### Directions for this task
Please reproduce the listing verbatim, without its images.

### Available data
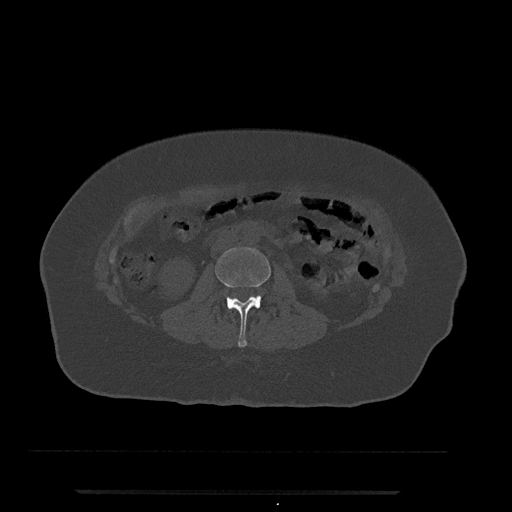
CT including the spine, one axial slice; slice 24 of 797 in the series (ordered by position); reconstruction kernel Br40s/3; bone window (W 1800 / L 400 HU); 0.5 mm slice thickness; 512 × 512 image matrix. Female patient, age 51 years. Case-level facts recorded for this patient, not image findings: primary cancer: neuro; vertebrae with lytic lesions (as recorded): T8.
Structures marked on this image (semi-automatic segmentation, software-assisted and operator-edited):
- L2 vertebra: bounding box (x1, y1, x2, y2) in pixels: (215, 247, 271, 347)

### Your solution
CT including the spine, one axial slice; slice 24 of 797 in the series (ordered by position); reconstruction kernel Br40s/3; bone window (W 1800 / L 400 HU); 0.5 mm slice thickness; 512 × 512 image matrix. Female patient, age 51 years. Case-level facts recorded for this patient, not image findings: primary cancer: neuro; vertebrae with lytic lesions (as recorded): T8.
Structures marked on this image (semi-automatic segmentation, software-assisted and operator-edited):
- L2 vertebra: bounding box (x1, y1, x2, y2) in pixels: (215, 247, 271, 347)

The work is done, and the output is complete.